Regarding the GSLB schema, we selected Round Robin. Other schemas available are Weighted and Active-Passive. Regarding the health checks, the default ones were selected:

In the final step of the Global Namespace, the different services were recognized successfully including the frontend and backend services:

With this, we tested the access to the application and it showed the connection between the frontend running in the US and the backend running in EU:

Regarding the frontend service (called shopping), it was in yellow state as there weren’t any replicas running on the cloud-based Azure cluster. This is a normal condition as cloud bursting situation was not happening yet, and therefore the GSLB is in red status for the Azure part:

Automatic cloud burster details

Autoscaling represents the ability of a service to automatically scale up or down to efficiently handle changes of the service demand. With Tanzu Service Mesh Service Autoscaler, developers and operators can have automatic scaling of microservices that meet changing levels of demand based on metrics, such as CPU or memory usage. These metrics are available to Tanzu Service Mesh without needing additional code changes or metrics plugins. But this autoscaler works at cluster level, therefore we thought of a solution to extend the scaling between clusters onboarded to a TSM Global Namespace.

Data items:
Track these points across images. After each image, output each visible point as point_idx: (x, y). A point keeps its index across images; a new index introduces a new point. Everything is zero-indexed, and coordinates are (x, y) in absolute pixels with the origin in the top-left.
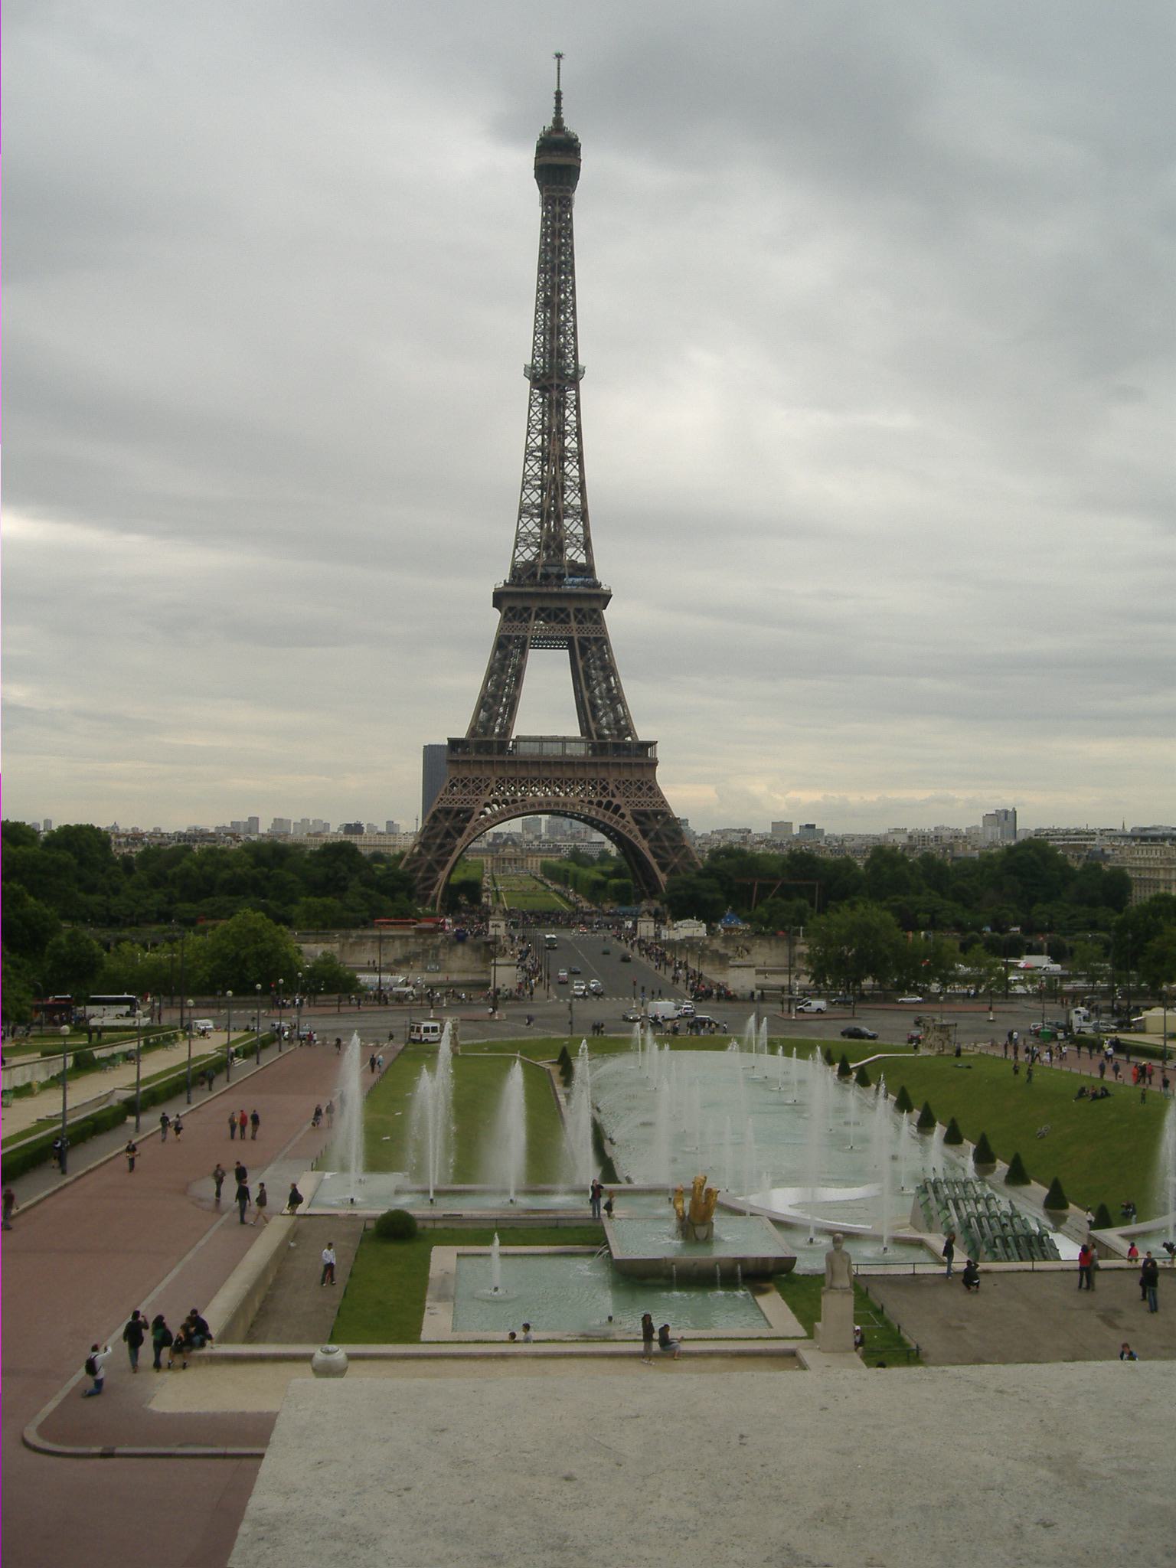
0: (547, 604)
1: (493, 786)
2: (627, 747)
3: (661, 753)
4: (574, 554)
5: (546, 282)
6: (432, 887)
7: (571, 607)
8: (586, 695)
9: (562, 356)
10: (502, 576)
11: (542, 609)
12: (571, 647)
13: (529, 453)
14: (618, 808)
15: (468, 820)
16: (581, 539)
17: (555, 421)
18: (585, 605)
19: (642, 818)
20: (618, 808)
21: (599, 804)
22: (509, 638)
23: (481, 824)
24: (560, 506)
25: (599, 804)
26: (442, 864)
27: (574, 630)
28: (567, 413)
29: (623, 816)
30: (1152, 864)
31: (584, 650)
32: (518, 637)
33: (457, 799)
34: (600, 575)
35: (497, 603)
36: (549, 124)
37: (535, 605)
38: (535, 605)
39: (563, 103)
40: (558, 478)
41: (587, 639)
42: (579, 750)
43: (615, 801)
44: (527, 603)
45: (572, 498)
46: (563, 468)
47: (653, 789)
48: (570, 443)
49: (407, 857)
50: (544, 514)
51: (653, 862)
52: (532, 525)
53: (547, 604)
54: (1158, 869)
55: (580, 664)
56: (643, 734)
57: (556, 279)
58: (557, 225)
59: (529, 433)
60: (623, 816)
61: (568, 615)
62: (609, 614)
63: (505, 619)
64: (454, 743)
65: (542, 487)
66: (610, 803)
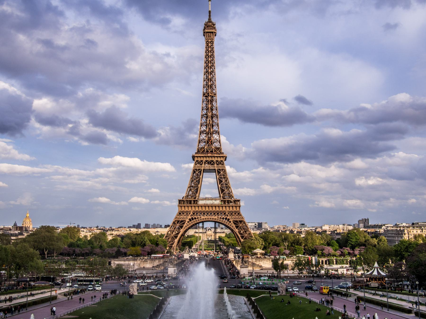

REQUIREMENTS:
a. Answer these about the Tanzu Service Mesh text:
(i) Besides Round Robin, which GSLB schemas are available?
(ii) Why was the frontend service in yellow state?
(iii) Which metrics are named as examples for the Service Autoscaler?
b. Write out word for word the stretch of the Tanzu Service Mesh text from "Autoscaling represents the" through "TSM Global Namespace.".

THE REPLIES:
a.
(i) Weighted and Active-Passive.
(ii) No replicas were running on the cloud-based Azure cluster.
(iii) CPU or memory usage.

b.
Autoscaling represents the ability of a service to automatically scale up or down to efficiently handle changes of the service demand. With Tanzu Service Mesh Service Autoscaler, developers and operators can have automatic scaling of microservices that meet changing levels of demand based on metrics, such as CPU or memory usage. These metrics are available to Tanzu Service Mesh without needing additional code changes or metrics plugins. But this autoscaler works at cluster level, therefore we thought of a solution to extend the scaling between clusters onboarded to a TSM Global Namespace.